Sono numerosi gli episodi illeciti contestati a Caputo. Nell’ordinanza di cattura il giudice evidenzia i rapporti con Ciro Manna, un carrozziere del Casertano in contatto con i «capizona» dei Casalesi accusato di aver «bonificato» le auto degli affiliati al clan dalle microspie installate dalla forze dell’ordine, dopo avere avuto la «soffiata» da Caputo. Nel dicembre 2012 Manna avrebbe chiesto all’amico poliziotto «di metterlo in contatto con personalità politico-istituzionali, in particolare un deputato del Pdl, al fine di risolvere suoi problemi con il Fisco». Si tratta, come specificano i pubblici ministeri nell’ordine di perquisizione, di Roberto Speciale, eletto parlamentare dopo essere stato generale della Guardia di Finanza.
Scrive il gip: «La polizia giudiziaria accertava che Caputo, insieme a Manna, coltivava numerosi rapporti con facoltosi imprenditori e uomini politici, che non è il caso qui di riportare esulando dalla specifica contestazione in esame, al fine di fornire loro notizie riservate. Accertava, altresì, che non disponendo di credenziali per accedere al Ced della Polizia, Caputo si rivolgeva all’amico Campagna». E «in occasione del costituendo partito Cristiano Popolare, Caputo contattava Manna prospettandogli la possibilità di ottenere benefici in cambio di voti, precisando che persone a capo del partito (Baccini, Giro, Galati e Calabria) erano “potenti” e “appiccicati” al Vaticano».

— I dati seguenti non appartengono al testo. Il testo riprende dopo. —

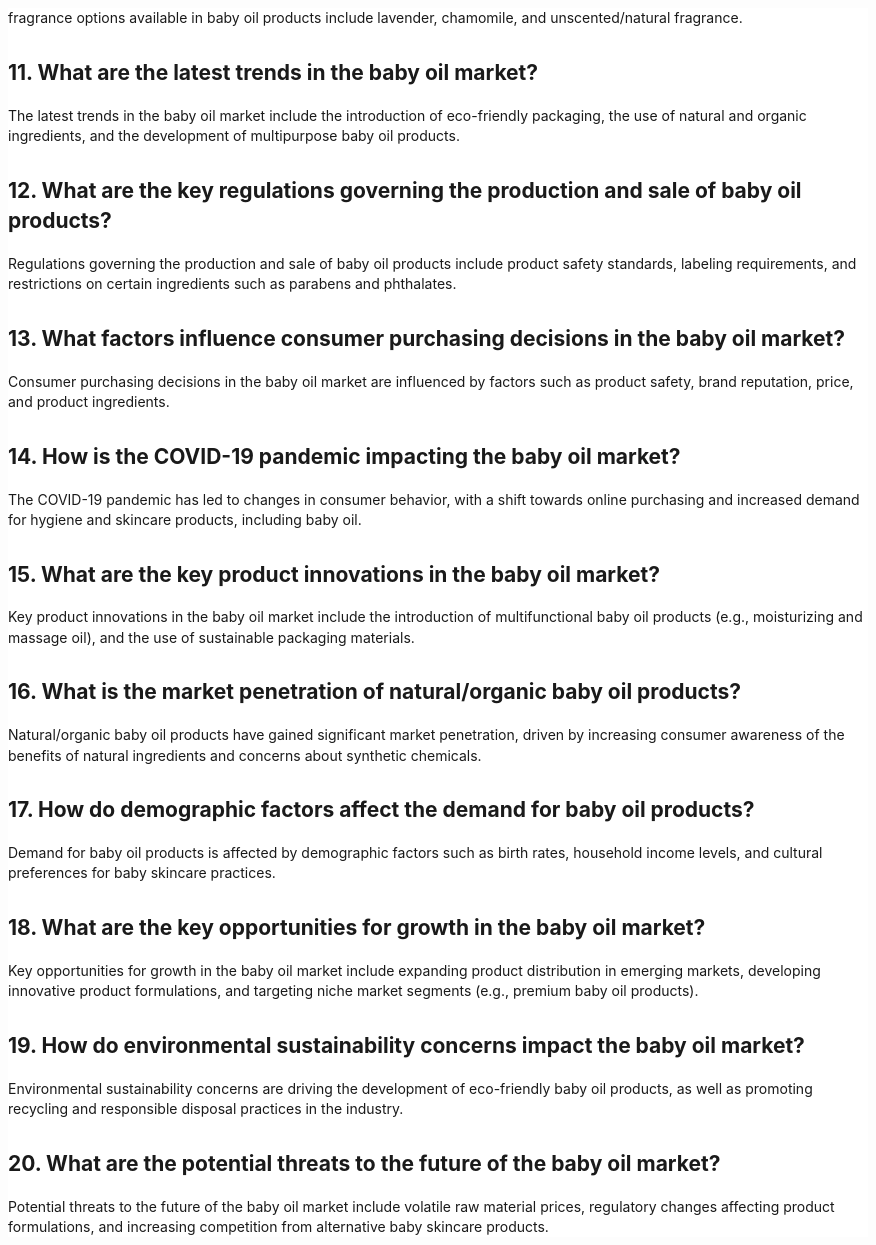fragrance options available in baby oil products include lavender, chamomile, and unscented/natural fragrance.</p><h2>11. What are the latest trends in the baby oil market?</h2><p>The latest trends in the baby oil market include the introduction of eco-friendly packaging, the use of natural and organic ingredients, and the development of multipurpose baby oil products.</p><h2>12. What are the key regulations governing the production and sale of baby oil products?</h2><p>Regulations governing the production and sale of baby oil products include product safety standards, labeling requirements, and restrictions on certain ingredients such as parabens and phthalates.</p><h2>13. What factors influence consumer purchasing decisions in the baby oil market?</h2><p>Consumer purchasing decisions in the baby oil market are influenced by factors such as product safety, brand reputation, price, and product ingredients.</p><h2>14. How is the COVID-19 pandemic impacting the baby oil market?</h2><p>The COVID-19 pandemic has led to changes in consumer behavior, with a shift towards online purchasing and increased demand for hygiene and skincare products, including baby oil.</p><h2>15. What are the key product innovations in the baby oil market?</h2><p>Key product innovations in the baby oil market include the introduction of multifunctional baby oil products (e.g., moisturizing and massage oil), and the use of sustainable packaging materials.</p><h2>16. What is the market penetration of natural/organic baby oil products?</h2><p>Natural/organic baby oil products have gained significant market penetration, driven by increasing consumer awareness of the benefits of natural ingredients and concerns about synthetic chemicals.</p><h2>17. How do demographic factors affect the demand for baby oil products?</h2><p>Demand for baby oil products is affected by demographic factors such as birth rates, household income levels, and cultural preferences for baby skincare practices.</p><h2>18. What are the key opportunities for growth in the baby oil market?</h2><p>Key opportunities for growth in the baby oil market include expanding product distribution in emerging markets, developing innovative product formulations, and targeting niche market segments (e.g., premium baby oil products).</p><h2>19. How do environmental sustainability concerns impact the baby oil market?</h2><p>Environmental sustainability concerns are driving the development of eco-friendly baby oil products, as well as promoting recycling and responsible disposal practices in the industry.</p><h2>20. What are the potential threats to the future of the baby oil market?</h2><p>Potential threats to the future of the baby oil market include volatile raw material prices, regulatory changes affecting product formulations, and increasing competition from alternative baby skincare products.</p></body></html></strong></p>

Della Santa Sede parlava anche con «Francesco D’Andrea, amministratore della società “Politalia srl” che Caputo invitava “ad aprire gli occhi” e a non frequentare l’onorevole Catone riferendo che una volta sciolte le Camere lo avrebbero arrestato insieme ad altri 25 parlamentari». E in un’altra occasione «gli raccomandava cautela, di non parlare come aveva fatto nella precedente occasione perché “questa volta è seria proprio la cosa... questa volta stanno facendo controlli a tappeto con le fideiussioni... e ieri hanno arrestato non so quante persone, compreso un politico, sta sopra al blog di Libero ... io oggi pomeriggio ho cercato di fare il favore a quello della Curia, hai capito o no, e ho chiesto ad una persona grossa che sta qui... gli ho chiesto quel fatto che ho letto lì sopra e mi ha detto che stanno facendo a tappeto tutti quelli che fanno fideiussioni e ne stanno indagando un casino, hai capito o no, hanno sotto telefoni ed è un casino, e sono tutti del nord, manco a farlo apposta... non gli ho chiesto del nome”. La polizia giudiziaria accertava, tra l’altro, che l’autorità giudiziaria che svolgeva le indagini sulle false fideiussioni era la Procura di Pescara».

Ma le «soffiate» non riguardavano soltanto le indagini in corso. Per favorire «Ferdinando Arcopinto, funzionario della Figc direttore marketing della Nazionale calcio dilettanti, Caputo faceva visure abusive su «persone, autovetture e società».